Agent Orange wird zur Zeit nicht mehr flächendeckend versprüht. Das kann man von Glyphosat nicht behaupten. Bislang wurden noch keine langfristigen Gesundheitsschäden durch das Herbizid festgestellt, zumindest nicht offiziell. Wohingegen die kolumbianischen Kokabauern, die in ihren Dörfern oder auf den Feldern rücksichtslos eingenebelt wurden, von einer Zunahme an Fehl- und Mißgeburten, Krebs und anderen Krankheiten zu berichten wissen. Auch aus vermeintlich nicht- kriegerischen Zusammenhängen berichten Bauern, die in unmittelbarer Nähe von Feldern gelebt haben, die mit Roundup besprüht wurden, vom Auftreten merkwürdiger Krankheiten, die verschwanden, sobald eine Person wegzog, und wieder auftraten, als die Person in ihr Dorf zurückkam.

Die Gefährlichkeit des Agent Orange für Leib und Leben der Menschen war Monsanto schon länger bekannt. Das Unternehmen hatte es geheimgehalten, daß bereits Ende der vierziger Jahre Monsanto- Arbeiter regelmäßig erkrankten und Symptome wie Hautausschlag und Gelenk- oder Gliederschmerzen zeigten, nachdem sie mit der chemischen Substanz 2,4,5-T in Berührung kamen. (Das ist neben 2,4-D der zweite Hauptbestandteil von Agent Orange und wird zu dem berüchtigten TCDD abgebaut.)

Angeblich wird Glyphosat innerhalb kurzer Zeit, wenn es dem Sonnenlicht ausgesetzt ist, unschädlich. Nach zwei Wochen können die besprühten Flächen betreten werden. Wenn von der Substanz kurzfristige Gefahren für den Menschen ausgehen würden, so wäre zu erwarten, daß das längst bekannt geworden wäre. Dennoch bleibt eine Restunsicherheit, die nicht nur mit Glyphosat, sondern auch mit dem zu tun hat, wofür es eingesetzt wird.

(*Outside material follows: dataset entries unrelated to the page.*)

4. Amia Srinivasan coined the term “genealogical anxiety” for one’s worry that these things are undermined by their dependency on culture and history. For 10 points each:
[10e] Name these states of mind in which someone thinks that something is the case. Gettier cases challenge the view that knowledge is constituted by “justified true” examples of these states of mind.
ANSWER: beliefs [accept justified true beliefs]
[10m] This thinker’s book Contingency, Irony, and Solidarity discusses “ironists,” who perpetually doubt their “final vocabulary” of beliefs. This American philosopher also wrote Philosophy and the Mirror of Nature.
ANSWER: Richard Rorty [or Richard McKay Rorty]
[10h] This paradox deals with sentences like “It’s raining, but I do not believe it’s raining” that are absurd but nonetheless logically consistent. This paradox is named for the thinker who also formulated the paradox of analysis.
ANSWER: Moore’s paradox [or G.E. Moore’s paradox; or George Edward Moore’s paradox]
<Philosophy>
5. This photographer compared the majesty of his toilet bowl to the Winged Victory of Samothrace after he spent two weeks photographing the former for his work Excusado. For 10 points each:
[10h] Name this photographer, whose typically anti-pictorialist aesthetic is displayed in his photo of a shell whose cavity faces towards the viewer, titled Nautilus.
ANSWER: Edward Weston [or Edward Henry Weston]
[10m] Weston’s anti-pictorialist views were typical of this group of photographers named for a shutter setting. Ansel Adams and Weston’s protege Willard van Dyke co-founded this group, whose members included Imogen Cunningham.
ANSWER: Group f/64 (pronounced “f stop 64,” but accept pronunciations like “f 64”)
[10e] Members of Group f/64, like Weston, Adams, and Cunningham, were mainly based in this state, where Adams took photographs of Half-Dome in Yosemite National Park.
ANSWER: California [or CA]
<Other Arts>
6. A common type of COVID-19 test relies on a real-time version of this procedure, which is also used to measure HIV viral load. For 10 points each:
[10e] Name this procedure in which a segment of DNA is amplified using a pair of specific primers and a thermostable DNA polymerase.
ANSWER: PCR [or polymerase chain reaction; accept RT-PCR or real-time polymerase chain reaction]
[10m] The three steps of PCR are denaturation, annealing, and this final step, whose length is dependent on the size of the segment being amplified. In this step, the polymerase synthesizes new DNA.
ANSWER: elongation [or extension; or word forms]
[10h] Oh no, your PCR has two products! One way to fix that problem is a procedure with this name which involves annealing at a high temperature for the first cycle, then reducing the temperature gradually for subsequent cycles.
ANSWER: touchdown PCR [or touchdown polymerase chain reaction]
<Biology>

Was müssen das für wehrhafte Pflanzen sein, die dem Agent-orange- Wirkstoff Widerstand entgegenbringen? Welche langfristigen Folgen hat der Verzehr solcher Pflanzen auf die menschliche Gesundheit? Die Frage ist aus der Sicht Monsantos und der übrigen Agroindustrie eindeutig beantwortet: Das System aus Roundup und Roundup Ready ist unbedenklich.

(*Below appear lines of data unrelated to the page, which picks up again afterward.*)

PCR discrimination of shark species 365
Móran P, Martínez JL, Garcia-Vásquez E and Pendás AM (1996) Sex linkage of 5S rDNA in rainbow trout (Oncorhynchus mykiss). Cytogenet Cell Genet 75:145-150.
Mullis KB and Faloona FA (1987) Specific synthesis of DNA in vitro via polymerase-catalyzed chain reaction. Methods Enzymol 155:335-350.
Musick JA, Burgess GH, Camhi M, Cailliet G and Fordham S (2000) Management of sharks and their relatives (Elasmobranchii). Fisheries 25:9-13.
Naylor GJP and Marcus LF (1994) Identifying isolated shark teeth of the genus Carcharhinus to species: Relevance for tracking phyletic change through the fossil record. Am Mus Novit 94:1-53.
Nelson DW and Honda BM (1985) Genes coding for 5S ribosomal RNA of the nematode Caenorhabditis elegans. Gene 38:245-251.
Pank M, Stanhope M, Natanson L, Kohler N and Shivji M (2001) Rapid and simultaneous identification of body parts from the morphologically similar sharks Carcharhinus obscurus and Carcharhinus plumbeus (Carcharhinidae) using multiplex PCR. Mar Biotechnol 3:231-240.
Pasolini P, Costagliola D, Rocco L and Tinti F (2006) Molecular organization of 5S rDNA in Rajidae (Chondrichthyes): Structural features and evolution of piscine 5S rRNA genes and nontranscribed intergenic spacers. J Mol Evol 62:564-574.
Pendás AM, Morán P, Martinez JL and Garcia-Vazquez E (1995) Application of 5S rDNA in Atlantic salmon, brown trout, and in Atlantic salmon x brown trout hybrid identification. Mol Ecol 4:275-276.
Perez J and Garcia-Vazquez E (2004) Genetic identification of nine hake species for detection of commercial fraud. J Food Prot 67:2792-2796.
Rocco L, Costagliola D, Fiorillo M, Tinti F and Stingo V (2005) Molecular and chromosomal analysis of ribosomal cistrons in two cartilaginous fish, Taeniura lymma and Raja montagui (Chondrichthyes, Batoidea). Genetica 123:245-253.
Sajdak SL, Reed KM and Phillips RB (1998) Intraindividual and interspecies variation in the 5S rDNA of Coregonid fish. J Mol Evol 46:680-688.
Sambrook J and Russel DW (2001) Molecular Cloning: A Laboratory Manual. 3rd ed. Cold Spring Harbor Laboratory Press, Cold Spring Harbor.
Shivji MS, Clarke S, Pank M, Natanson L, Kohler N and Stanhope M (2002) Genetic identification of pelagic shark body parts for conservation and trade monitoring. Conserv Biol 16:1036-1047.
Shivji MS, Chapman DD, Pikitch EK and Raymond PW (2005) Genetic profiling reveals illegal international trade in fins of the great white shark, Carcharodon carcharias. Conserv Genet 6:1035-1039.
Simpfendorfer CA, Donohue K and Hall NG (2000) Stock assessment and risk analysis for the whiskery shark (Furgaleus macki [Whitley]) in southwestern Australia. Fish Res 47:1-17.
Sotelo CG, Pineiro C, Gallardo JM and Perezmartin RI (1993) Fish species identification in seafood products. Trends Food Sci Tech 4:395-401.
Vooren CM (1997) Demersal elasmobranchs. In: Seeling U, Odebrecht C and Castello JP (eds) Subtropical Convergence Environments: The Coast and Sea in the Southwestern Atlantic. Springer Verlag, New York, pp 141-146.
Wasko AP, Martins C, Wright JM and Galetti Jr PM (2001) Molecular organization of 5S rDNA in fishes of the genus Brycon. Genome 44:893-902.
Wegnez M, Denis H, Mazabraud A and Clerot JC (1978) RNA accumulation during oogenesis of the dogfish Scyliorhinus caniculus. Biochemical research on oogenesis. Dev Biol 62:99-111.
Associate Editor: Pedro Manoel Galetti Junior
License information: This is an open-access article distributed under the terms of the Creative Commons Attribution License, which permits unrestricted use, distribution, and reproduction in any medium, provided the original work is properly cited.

Diese Ansicht teilt der Sachbuchautor Jeffrey M. Smith nicht. In seinem Buch "Trojanische Saaten" (siehe auch BUCH\SACHBUCH, REZENSION/238), macht er auf den zeitlich parallelen Verlauf der Zunahme des Anbaus und Verzehrs gentechnisch manipulierter Pflanzen seit der ersten Hälfte der neunziger Jahre in den USA und der aus bislang ungeklärten Gründen erfolgten Zunahme an Dickleibigkeit und Diabetes in der US-Bevölkerung aufmerksam. Smith behauptet nicht, daß es einen kausalen Zusammenhang zwischen diesen beiden Entwicklungen gibt, aber er schreibt, daß diese Möglichkeit auch noch gar nicht adäquat erforscht wurde.